Pandangan Ulama tentang Penularan:
Syaikh Muhammad bin Shalih Al-Utsaimin rahimahullah menjelaskan bahwa penularan penyakit adalah perkara yang nyata dan telah dibuktikan oleh ilmu kedokteran. Namun, seorang mukmin tetap meyakini bahwa semua itu terjadi dengan takdir Allah. Maka, kita diperintahkan untuk mengambil sebab-sebab pencegahan, tetapi tidak boleh berkeyakinan bahwa sebab-sebab itu bekerja dengan sendirinya tanpa izin Allah.
Story Telling
Ada kisah yang diriwayatkan dari sahabat Abu Hurairah radhiyallahu 'anhu. Suatu ketika, Rasulullah ﷺ bersabda:
فِرَّ مِنَ الْمَجْذُومِ فِرَارَكَ مِنَ الْأَسَدِ
"Larilah dari orang yang terkena kusta sebagaimana engkau lari dari singa." (HR. Al-Bukhari)
Dalam riwayat lain, ketika seorang lelaki yang terkena penyakit kusta datang untuk berbai'at kepada Rasulullah ﷺ, beliau mengutus seseorang untuk menyampaikan: "Kami telah menerima bai'atmu, maka pulanglah." (HR. Muslim)
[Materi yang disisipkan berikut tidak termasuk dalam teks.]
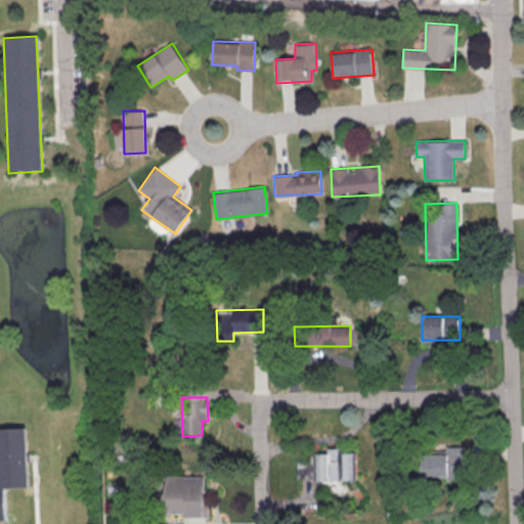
[(0,430),(25,429),(28,488),(3,489),(5,522),(0,522),(0,430)]
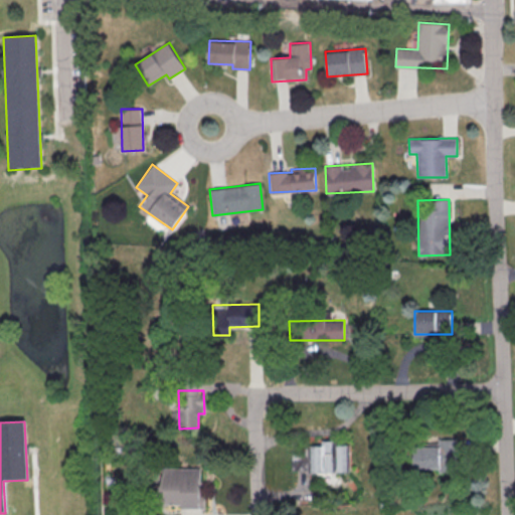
[(413,469),(458,469),(457,439),(439,439),(439,446),(412,446),(413,469)]
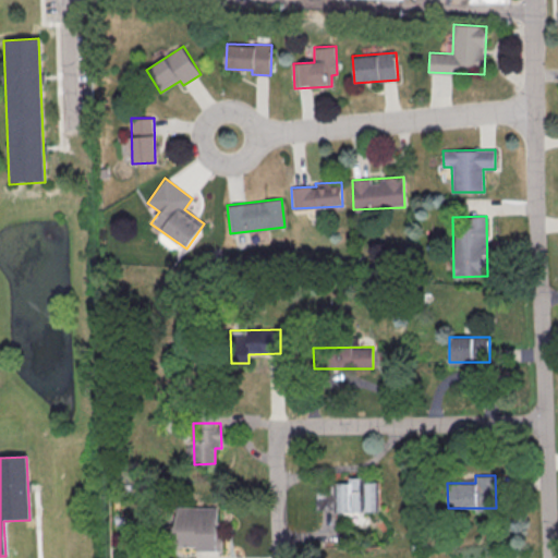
[(377,511),(377,482),(362,482),(362,477),(349,477),(349,482),(335,483),(336,512),(377,511)]
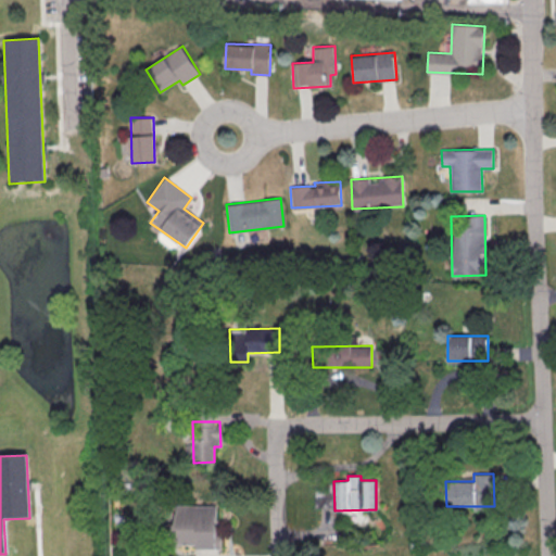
[(314,507),(333,506),(332,488),(314,489),(314,507)]
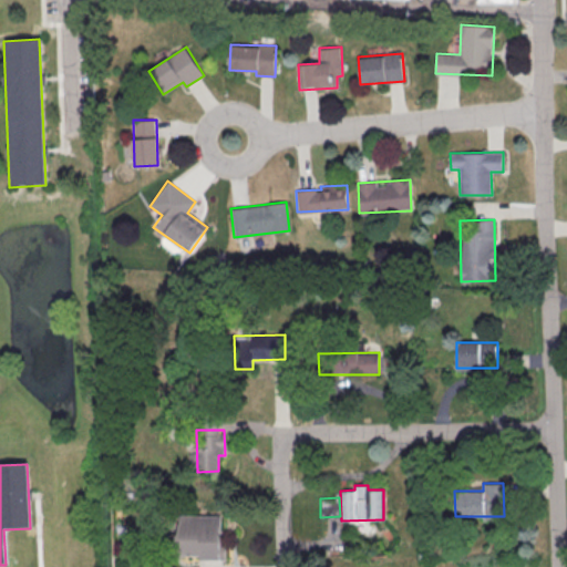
[(223,558),(224,515),(177,515),(176,557),(223,558)]
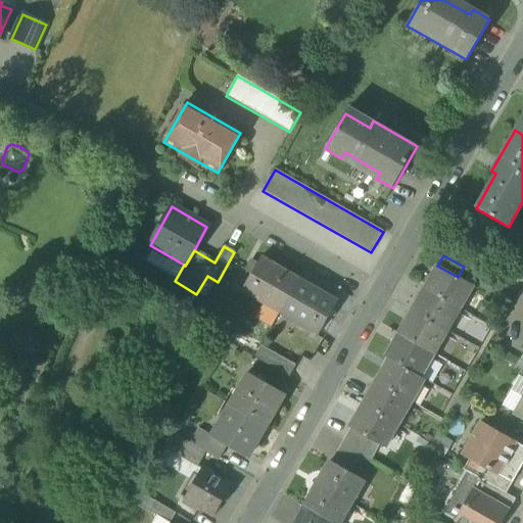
[(241,290),(263,302),(264,302),(266,299),(283,308),(298,280),(260,257),(241,290)]
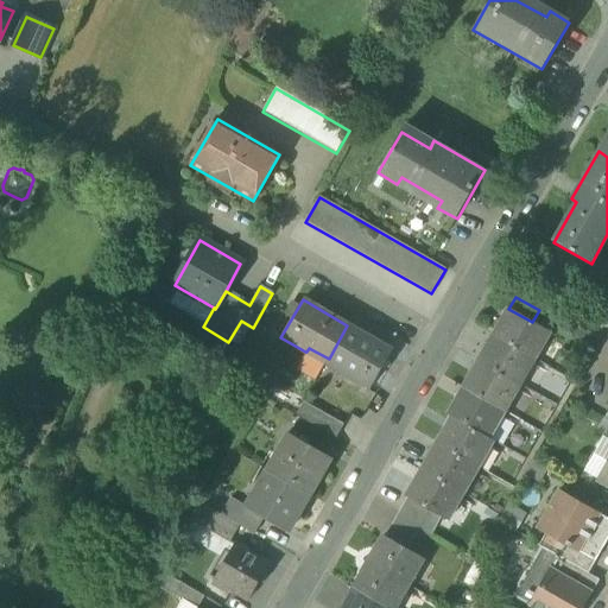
[(508,309),(493,336),(534,359),(550,333),(532,322),(508,309)]
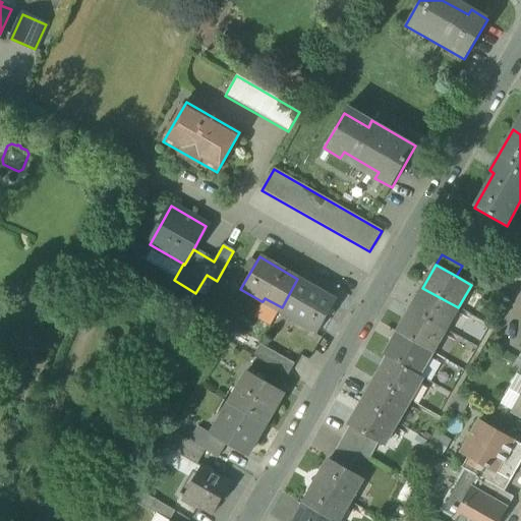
[(336,301),(297,279),(282,307),(297,316),(295,321),(317,333),(336,301)]
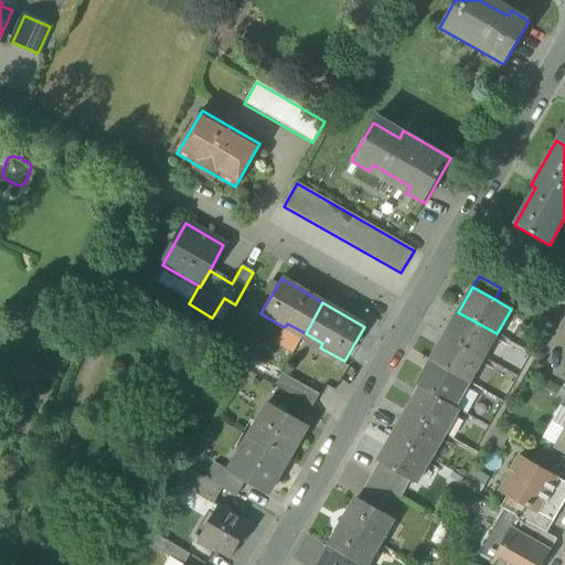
[(458,312),(445,337),(482,359),(497,333),(458,312)]
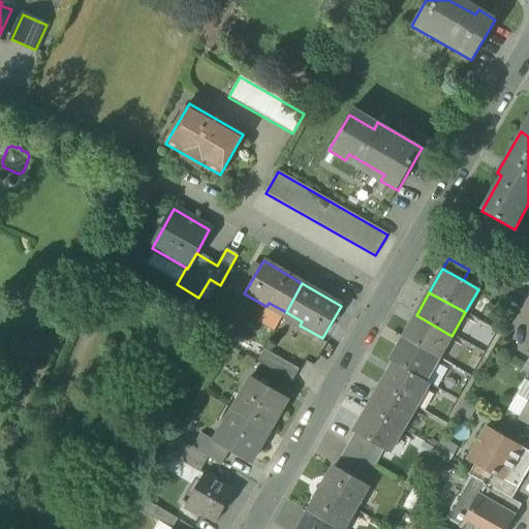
[(275,332),(286,312),(269,303),(267,306),(266,306),(257,321),(275,332)]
Kisah ini menunjukkan bahwa Nabi ﷺ mengajarkan umatnya untuk berhati-hati dan menjauhi sumber penyakit, namun di saat yang sama beliau tidak pernah menyakiti perasaan orang yang sakit. Beliau tetap menerima bai'atnya dari kejauhan, agar orang tersebut tidak merasa dikucilkan. Ini adalah adab yang sangat indah: kita menjaga diri, tetapi tetap menjaga hati saudara kita yang sakit.
Kesimpulan Praktis
- Yakinlah bahwa segala sesuatu terjadi dengan takdir Allah — penyakit, kesembuhan, manfaat, dan mudarat semuanya atas izin-Nya.
- Tetap lakukan ikhtiar pencegahan — seperti menjaga kebersihan, menjauhi sumber penyakit, dan mematuhi protokol kesehatan yang dianjurkan oleh ahlinya.
- Jangan terjebak pada keyakinan takhayul — seperti menganggap bulan Safar atau burung tertentu membawa sial. Semua itu adalah keyakinan batil yang dilarang dalam Islam.
- Jaga adab terhadap orang sakit — kita boleh menjaga jarak demi pencegahan, tetapi tidak boleh menghina atau menyakiti perasaan mereka.
- Gabungkan antara tawakal dan ikhtiar — bertawakallah kepada Allah setelah melakukan usaha yang maksimal.
Semoga Allah memberi kita taufik untuk mengikuti petunjuk Al-Qur'an, sunnah Nabi ﷺ, dan pemahaman para ulama Ahlus Sunnah.